Personally, I find things like a Russian missile landing on Ukraine’s largest children’s hospital ‘distressing’ or Israel’s endless slaughter of helpless civilians in Gaza ‘upsetting’. Those are the kind of real-world crimes which upset me. I found a couple of stereotypical and demeaning figures lost in the sea of a third-rate mural buried in the bowels of a London gallery quite a lot less upsetting. Here they are. They’re quite unpleasant. What shall we do about them?

2) My main reaction was the purely intellectual one of reflecting on how their existence presents Tate – with its commitment to being as inclusive and diverse as possible, and its superwoke lecturing of visitors  to all its exhibitions – with a huge and embarrassing problem. The Piper film is, I suppose, for the time being, a pretty good solution. It ticks most of the boxes: issue addressed head-on, tick. Contemporary art work commissioned, tick. From a leading Black artist, tick. But it doesn’t feel permanent, it feels like a stop-gap solution. What will be here in five years, ten years time? What do you think Tate should do about the mural?

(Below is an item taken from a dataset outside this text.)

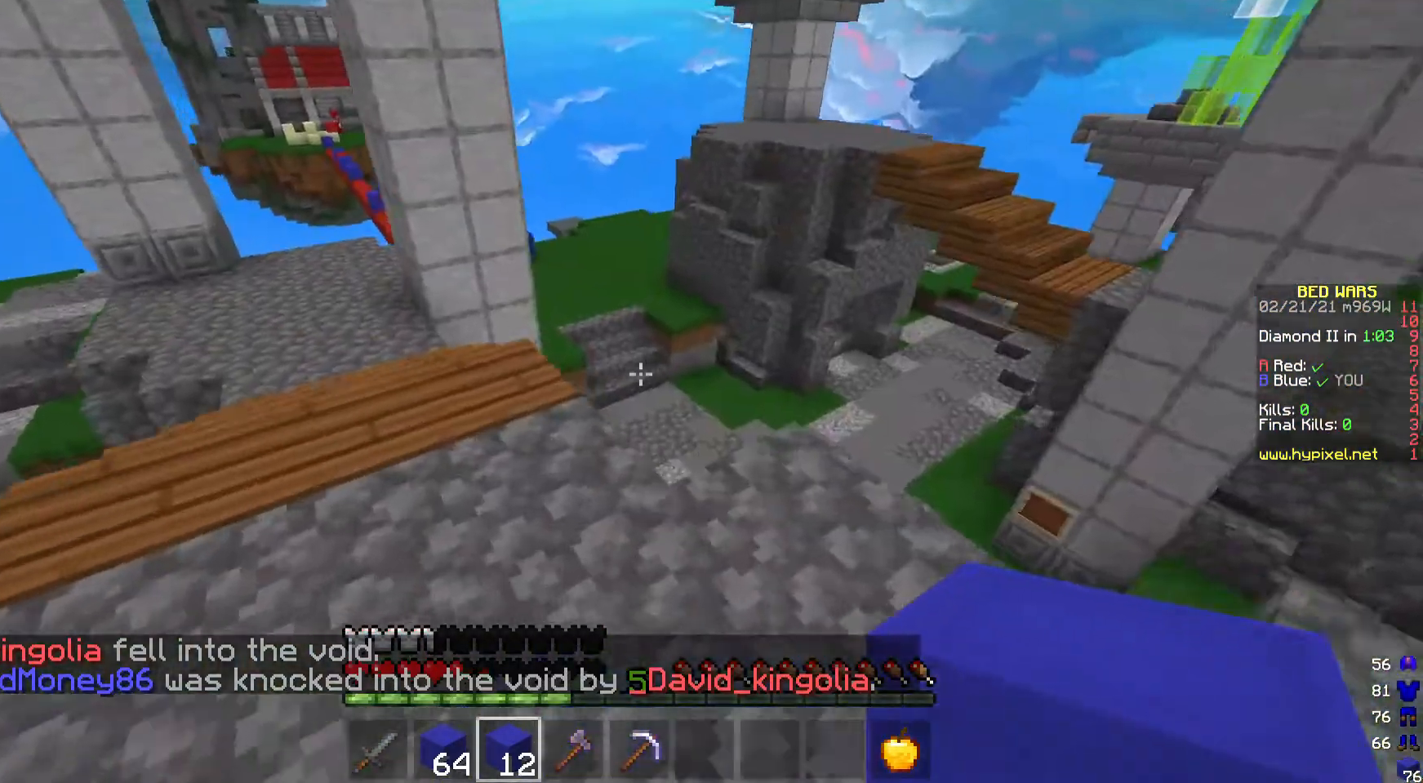
{"keys": ["w"], "mouse": [], "events": []}
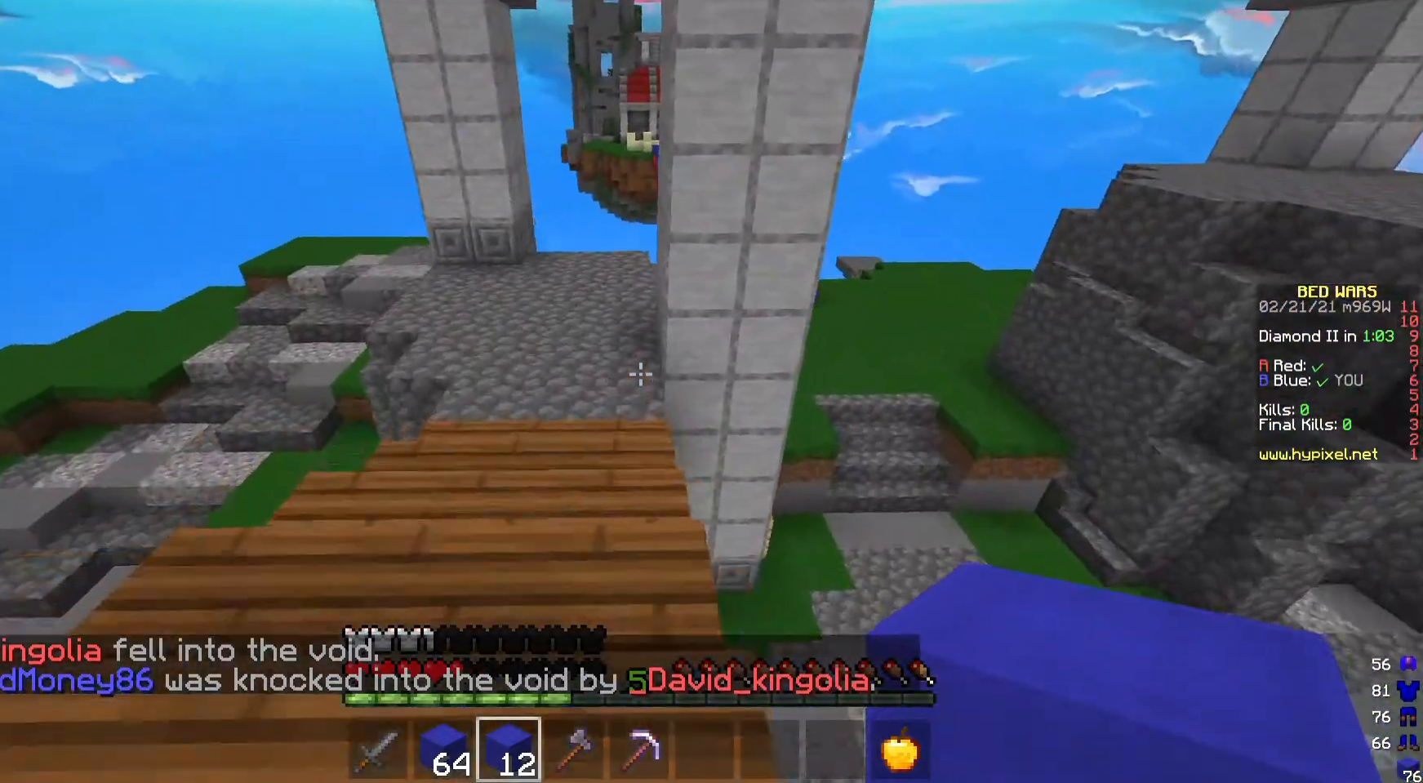
{"keys": ["w"], "mouse": [], "events": [[67, "a", "down"], [267, "a", "up"]]}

3) In fact, contrary to Tate’s intentions, I’m afraid I found the massive dominating Keith Piper film much more offensive than the (hard-to-find) images. I couldn’t bring myself to watch the whole film because I found the unrelentingly accusatory tone of the interrogating Professor so deeply disturbing. Her aim from the get-go is to indict Whistler as a war criminal and reduce him to miserable grovelling apology. It reminded me of all the descriptions I’ve read of scenes in Nazi Germany or Soviet Russia or its East European satellites or in Latin American dictatorships, where artists or writers were arrested and interrogated by humourless commissars for failing to toe the Party line or being involved in some imaginary conspiracy. Everything Whistler had done, everything he’d said, all his friends and acquaintances, every book he’d read, every expo he’d visited, no stone is left unturned to create the web of guilt and atrocity which the accusing Professor meshes him in.

Imagine if someone came knocking on your door and arrested you for something you said or did or wrote or drew when you were a naive 21-year-old, and angrily interrogated you for hours about the context and build-up to your offence, cross-questioning you about your friends and ‘associates’ (as the professor does here), implying that all of them are guilty of grotesque crimes against correct thinking, before consigning you to 10 years in the Gulag.

As to the mural I don’t give a monkeys – it was a hundred years ago and, guess what, lots of social attitudes have changed out of all recognition since then. Tate can preserve it and struggle on with evermore contorted justifications – or paint it over with pictures of unicorns and turn the room into a crèche for all I care. The sooner these offensive images are obliterated the better.

What upset me wasn’t that people from 100 years ago included in their artworks images we now find unacceptable; a moment’s reflection suggests it would be weird if they hadn’t, otherwise what is social progress all about?

What upset me was the implacable, unremitting anger behind the Professor figure in the film, because that is contemporary, that is now, that is 2024. It very powerfully suggests a deep well of Black anger at a potentially limitless number of offences against the most up-to-date definitions of diversity and inclusion, committed at any time in the past, by anyone. It suggests a terrifying future in which absolutely everything in British history and culture is going to be subjected to the same intense level of scrutiny, the same unrelenting interrogation, and the same unforgiving anger. In which case, who shall escape a whipping?